[Stored data entries]
◆ ◆ ◆
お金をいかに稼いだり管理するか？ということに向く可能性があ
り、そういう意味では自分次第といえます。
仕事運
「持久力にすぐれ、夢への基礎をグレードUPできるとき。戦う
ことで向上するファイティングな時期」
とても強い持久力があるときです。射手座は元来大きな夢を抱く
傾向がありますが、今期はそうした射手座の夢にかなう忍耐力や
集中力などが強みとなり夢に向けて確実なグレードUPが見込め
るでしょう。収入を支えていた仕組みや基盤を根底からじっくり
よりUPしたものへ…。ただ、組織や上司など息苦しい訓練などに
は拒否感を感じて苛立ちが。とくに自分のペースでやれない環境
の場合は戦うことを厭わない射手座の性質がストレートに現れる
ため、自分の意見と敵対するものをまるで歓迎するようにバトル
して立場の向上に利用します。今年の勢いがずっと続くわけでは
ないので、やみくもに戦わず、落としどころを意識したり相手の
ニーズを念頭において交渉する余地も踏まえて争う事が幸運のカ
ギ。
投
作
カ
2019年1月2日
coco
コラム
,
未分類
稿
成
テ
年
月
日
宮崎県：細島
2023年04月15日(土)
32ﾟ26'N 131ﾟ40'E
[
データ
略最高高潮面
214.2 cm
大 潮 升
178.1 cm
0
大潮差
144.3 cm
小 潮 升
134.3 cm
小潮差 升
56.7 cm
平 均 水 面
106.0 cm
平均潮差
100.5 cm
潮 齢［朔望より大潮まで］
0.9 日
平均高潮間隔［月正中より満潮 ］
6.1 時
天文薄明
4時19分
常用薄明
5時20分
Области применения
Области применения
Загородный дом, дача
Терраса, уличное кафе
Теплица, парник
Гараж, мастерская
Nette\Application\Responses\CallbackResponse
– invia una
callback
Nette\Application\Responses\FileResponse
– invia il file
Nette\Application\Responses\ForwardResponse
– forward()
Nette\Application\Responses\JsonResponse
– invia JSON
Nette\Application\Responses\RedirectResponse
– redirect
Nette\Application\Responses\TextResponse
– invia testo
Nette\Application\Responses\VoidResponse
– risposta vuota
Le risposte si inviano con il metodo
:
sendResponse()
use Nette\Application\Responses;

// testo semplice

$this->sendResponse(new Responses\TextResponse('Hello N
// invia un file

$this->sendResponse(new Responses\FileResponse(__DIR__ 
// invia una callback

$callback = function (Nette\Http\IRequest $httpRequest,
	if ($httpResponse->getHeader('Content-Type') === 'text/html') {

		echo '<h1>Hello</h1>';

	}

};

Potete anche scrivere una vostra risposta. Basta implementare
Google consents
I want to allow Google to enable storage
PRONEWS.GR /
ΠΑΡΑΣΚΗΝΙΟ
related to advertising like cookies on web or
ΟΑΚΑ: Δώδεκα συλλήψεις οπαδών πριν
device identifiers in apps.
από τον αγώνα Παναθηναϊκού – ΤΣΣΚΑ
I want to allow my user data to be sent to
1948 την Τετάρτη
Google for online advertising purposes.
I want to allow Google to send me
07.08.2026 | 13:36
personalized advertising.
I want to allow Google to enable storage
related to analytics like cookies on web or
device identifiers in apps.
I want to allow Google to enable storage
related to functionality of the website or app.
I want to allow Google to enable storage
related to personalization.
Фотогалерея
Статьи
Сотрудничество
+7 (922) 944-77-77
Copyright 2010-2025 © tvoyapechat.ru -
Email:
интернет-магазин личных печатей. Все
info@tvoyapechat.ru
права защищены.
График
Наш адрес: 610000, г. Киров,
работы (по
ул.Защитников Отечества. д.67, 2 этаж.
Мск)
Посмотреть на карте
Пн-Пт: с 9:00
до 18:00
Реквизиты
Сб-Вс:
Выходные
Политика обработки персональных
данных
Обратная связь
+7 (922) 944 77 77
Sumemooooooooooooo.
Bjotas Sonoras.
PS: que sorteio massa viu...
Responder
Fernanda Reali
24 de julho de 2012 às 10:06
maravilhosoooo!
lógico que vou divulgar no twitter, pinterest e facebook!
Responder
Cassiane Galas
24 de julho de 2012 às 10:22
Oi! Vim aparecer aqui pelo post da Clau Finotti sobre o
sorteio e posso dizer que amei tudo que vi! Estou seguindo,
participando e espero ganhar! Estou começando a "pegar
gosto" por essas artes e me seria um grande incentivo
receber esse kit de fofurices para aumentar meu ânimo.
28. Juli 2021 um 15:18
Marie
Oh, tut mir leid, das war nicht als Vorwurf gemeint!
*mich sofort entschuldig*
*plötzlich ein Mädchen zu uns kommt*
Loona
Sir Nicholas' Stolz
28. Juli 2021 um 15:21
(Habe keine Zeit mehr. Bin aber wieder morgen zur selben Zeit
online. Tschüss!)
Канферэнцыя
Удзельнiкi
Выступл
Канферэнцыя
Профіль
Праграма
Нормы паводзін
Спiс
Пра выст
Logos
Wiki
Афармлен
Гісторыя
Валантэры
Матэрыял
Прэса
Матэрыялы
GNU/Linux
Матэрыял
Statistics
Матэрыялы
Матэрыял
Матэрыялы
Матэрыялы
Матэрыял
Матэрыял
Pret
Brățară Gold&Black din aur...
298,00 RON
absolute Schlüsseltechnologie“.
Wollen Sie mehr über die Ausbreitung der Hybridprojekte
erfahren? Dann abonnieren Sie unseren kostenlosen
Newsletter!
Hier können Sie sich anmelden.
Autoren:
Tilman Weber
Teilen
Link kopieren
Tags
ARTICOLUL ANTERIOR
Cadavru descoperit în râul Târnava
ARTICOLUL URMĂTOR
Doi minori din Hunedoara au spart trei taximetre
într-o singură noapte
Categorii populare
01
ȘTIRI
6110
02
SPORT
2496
◆ ◆ ◆
• [What to work on] Repeat the data exactly. Leave nothing out.

• [Output below]
お金をいかに稼いだり管理するか？ということに向く可能性があ
り、そういう意味では自分次第といえます。
仕事運
「持久力にすぐれ、夢への基礎をグレードUPできるとき。戦う
ことで向上するファイティングな時期」
とても強い持久力があるときです。射手座は元来大きな夢を抱く
傾向がありますが、今期はそうした射手座の夢にかなう忍耐力や
集中力などが強みとなり夢に向けて確実なグレードUPが見込め
るでしょう。収入を支えていた仕組みや基盤を根底からじっくり
よりUPしたものへ…。ただ、組織や上司など息苦しい訓練などに
は拒否感を感じて苛立ちが。とくに自分のペースでやれない環境
の場合は戦うことを厭わない射手座の性質がストレートに現れる
ため、自分の意見と敵対するものをまるで歓迎するようにバトル
して立場の向上に利用します。今年の勢いがずっと続くわけでは
ないので、やみくもに戦わず、落としどころを意識したり相手の
ニーズを念頭において交渉する余地も踏まえて争う事が幸運のカ
ギ。
投
作
カ
2019年1月2日
coco
コラム
,
未分類
稿
成
テ
年
月
日
宮崎県：細島
2023年04月15日(土)
32ﾟ26'N 131ﾟ40'E
[
データ
略最高高潮面
214.2 cm
大 潮 升
178.1 cm
0
大潮差
144.3 cm
小 潮 升
134.3 cm
小潮差 升
56.7 cm
平 均 水 面
106.0 cm
平均潮差
100.5 cm
潮 齢［朔望より大潮まで］
0.9 日
平均高潮間隔［月正中より満潮 ］
6.1 時
天文薄明
4時19分
常用薄明
5時20分
Области применения
Области применения
Загородный дом, дача
Терраса, уличное кафе
Теплица, парник
Гараж, мастерская
Nette\Application\Responses\CallbackResponse
– invia una
callback
Nette\Application\Responses\FileResponse
– invia il file
Nette\Application\Responses\ForwardResponse
– forward()
Nette\Application\Responses\JsonResponse
– invia JSON
Nette\Application\Responses\RedirectResponse
– redirect
Nette\Application\Responses\TextResponse
– invia testo
Nette\Application\Responses\VoidResponse
– risposta vuota
Le risposte si inviano con il metodo
:
sendResponse()
use Nette\Application\Responses;

// testo semplice

$this->sendResponse(new Responses\TextResponse('Hello N
// invia un file

$this->sendResponse(new Responses\FileResponse(__DIR__ 
// invia una callback

$callback = function (Nette\Http\IRequest $httpRequest,
	if ($httpResponse->getHeader('Content-Type') === 'text/html') {

		echo '<h1>Hello</h1>';

	}

};

Potete anche scrivere una vostra risposta. Basta implementare
Google consents
I want to allow Google to enable storage
PRONEWS.GR /
ΠΑΡΑΣΚΗΝΙΟ
related to advertising like cookies on web or
ΟΑΚΑ: Δώδεκα συλλήψεις οπαδών πριν
device identifiers in apps.
από τον αγώνα Παναθηναϊκού – ΤΣΣΚΑ
I want to allow my user data to be sent to
1948 την Τετάρτη
Google for online advertising purposes.
I want to allow Google to send me
07.08.2026 | 13:36
personalized advertising.
I want to allow Google to enable storage
related to analytics like cookies on web or
device identifiers in apps.
I want to allow Google to enable storage
related to functionality of the website or app.
I want to allow Google to enable storage
related to personalization.
Фотогалерея
Статьи
Сотрудничество
+7 (922) 944-77-77
Copyright 2010-2025 © tvoyapechat.ru -
Email:
интернет-магазин личных печатей. Все
info@tvoyapechat.ru
права защищены.
График
Наш адрес: 610000, г. Киров,
работы (по
ул.Защитников Отечества. д.67, 2 этаж.
Мск)
Посмотреть на карте
Пн-Пт: с 9:00
до 18:00
Реквизиты
Сб-Вс:
Выходные
Политика обработки персональных
данных
Обратная связь
+7 (922) 944 77 77
Sumemooooooooooooo.
Bjotas Sonoras.
PS: que sorteio massa viu...
Responder
Fernanda Reali
24 de julho de 2012 às 10:06
maravilhosoooo!
lógico que vou divulgar no twitter, pinterest e facebook!
Responder
Cassiane Galas
24 de julho de 2012 às 10:22
Oi! Vim aparecer aqui pelo post da Clau Finotti sobre o
sorteio e posso dizer que amei tudo que vi! Estou seguindo,
participando e espero ganhar! Estou começando a "pegar
gosto" por essas artes e me seria um grande incentivo
receber esse kit de fofurices para aumentar meu ânimo.
28. Juli 2021 um 15:18
Marie
Oh, tut mir leid, das war nicht als Vorwurf gemeint!
*mich sofort entschuldig*
*plötzlich ein Mädchen zu uns kommt*
Loona
Sir Nicholas' Stolz
28. Juli 2021 um 15:21
(Habe keine Zeit mehr. Bin aber wieder morgen zur selben Zeit
online. Tschüss!)
Канферэнцыя
Удзельнiкi
Выступл
Канферэнцыя
Профіль
Праграма
Нормы паводзін
Спiс
Пра выст
Logos
Wiki
Афармлен
Гісторыя
Валантэры
Матэрыял
Прэса
Матэрыялы
GNU/Linux
Матэрыял
Statistics
Матэрыялы
Матэрыял
Матэрыялы
Матэрыялы
Матэрыял
Матэрыял
Pret
Brățară Gold&Black din aur...
298,00 RON
absolute Schlüsseltechnologie“.
Wollen Sie mehr über die Ausbreitung der Hybridprojekte
erfahren? Dann abonnieren Sie unseren kostenlosen
Newsletter!
Hier können Sie sich anmelden.
Autoren:
Tilman Weber
Teilen
Link kopieren
Tags
ARTICOLUL ANTERIOR
Cadavru descoperit în râul Târnava
ARTICOLUL URMĂTOR
Doi minori din Hunedoara au spart trei taximetre
într-o singură noapte
Categorii populare
01
ȘTIRI
6110
02
SPORT
2496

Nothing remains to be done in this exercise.